Problem statement:
Answer these questions from the article on European nuclear stress tests:
1. How many operating nuclear reactors does the region have?
2. What position does Jan Haverkamp hold?
3. About what share of its electricity does France get from nuclear power?

Supplied passage:
Europe Treads Carefully on Stress Tests for Nuclear Plants

BRUSSELS — European regulators agreed Wednesday that new safety tests for the region’s 143 operating nuclear reactors, called for in the wake of the nuclear disaster in Japan, would include some man-made disasters as well as natural ones.

But the European Commission said there would be a separate process to check whether nuclear operators could adequately thwart acts of terrorism, because of sharp differences among governments about encroaching on sensitive areas of defense and security.

The E.U. Energy Commissioner Günther Oettinger told a news conference that the tests would be robust.

“The quality and the depth of this stress test is such as to fulfill the requirements of the European citizen to live in a safe environment,” said Mr. Oettinger. “All of this will be done in as transparent way as possible.”

Greenpeace, an environmental group that opposes nuclear power, strongly disagreed.

The tests “won’t be independent, won’t cover plans for emergencies and won’t always tell us whether some of Europe’s most obvious terrorist targets are protected or not,” said Jan Haverkamp, a nuclear policy adviser at Greenpeace.

Britain, France and the Czech Republic were among countries that had fought hardest to water down the tests, said Mr. Haverkamp.

France relies on nuclear power for about 80 percent of its electricity and is a major exporter of nuclear technology. Britain generates around 18 percent of its electricity from nuclear but faces the prospect of a worsening energy shortfall if forced to shut its reactors. The Czech Republic still mines uranium for sale to nuclear power generators.

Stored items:
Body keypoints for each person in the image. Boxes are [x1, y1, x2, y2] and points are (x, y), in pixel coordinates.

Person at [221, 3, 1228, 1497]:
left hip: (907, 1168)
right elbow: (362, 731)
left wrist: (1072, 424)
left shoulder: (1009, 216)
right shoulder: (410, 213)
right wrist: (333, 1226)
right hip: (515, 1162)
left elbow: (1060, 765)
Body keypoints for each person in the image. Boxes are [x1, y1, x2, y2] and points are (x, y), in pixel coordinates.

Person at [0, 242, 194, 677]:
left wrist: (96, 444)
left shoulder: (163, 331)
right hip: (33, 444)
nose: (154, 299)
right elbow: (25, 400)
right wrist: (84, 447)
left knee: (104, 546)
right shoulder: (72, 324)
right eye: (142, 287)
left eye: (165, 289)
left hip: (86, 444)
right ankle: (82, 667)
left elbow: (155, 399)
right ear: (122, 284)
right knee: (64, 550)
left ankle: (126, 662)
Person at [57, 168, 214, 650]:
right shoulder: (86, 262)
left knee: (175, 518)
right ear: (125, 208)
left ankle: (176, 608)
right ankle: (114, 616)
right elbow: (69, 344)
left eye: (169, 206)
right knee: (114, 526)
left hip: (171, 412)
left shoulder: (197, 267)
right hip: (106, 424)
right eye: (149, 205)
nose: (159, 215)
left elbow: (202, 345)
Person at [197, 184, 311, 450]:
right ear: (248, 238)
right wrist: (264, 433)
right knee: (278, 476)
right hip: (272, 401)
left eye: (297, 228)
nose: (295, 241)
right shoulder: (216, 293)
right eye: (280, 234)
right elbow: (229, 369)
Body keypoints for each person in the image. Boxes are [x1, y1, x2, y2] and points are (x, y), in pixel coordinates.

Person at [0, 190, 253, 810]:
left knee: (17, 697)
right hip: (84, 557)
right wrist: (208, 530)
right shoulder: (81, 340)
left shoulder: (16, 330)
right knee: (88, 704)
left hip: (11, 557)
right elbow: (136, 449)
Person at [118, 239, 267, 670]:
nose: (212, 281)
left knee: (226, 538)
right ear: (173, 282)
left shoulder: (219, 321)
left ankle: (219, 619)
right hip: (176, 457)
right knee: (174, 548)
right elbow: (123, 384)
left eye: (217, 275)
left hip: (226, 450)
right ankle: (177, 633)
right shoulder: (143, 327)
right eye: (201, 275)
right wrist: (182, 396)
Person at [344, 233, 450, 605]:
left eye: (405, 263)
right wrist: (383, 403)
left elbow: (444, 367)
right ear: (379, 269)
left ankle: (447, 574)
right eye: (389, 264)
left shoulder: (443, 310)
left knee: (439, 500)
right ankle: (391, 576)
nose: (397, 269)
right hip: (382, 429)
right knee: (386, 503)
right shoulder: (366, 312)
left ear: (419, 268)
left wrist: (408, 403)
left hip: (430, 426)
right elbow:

Finished exercise:
1. 143
2. Nuclear policy adviser at Greenpeace
3. About 80 percent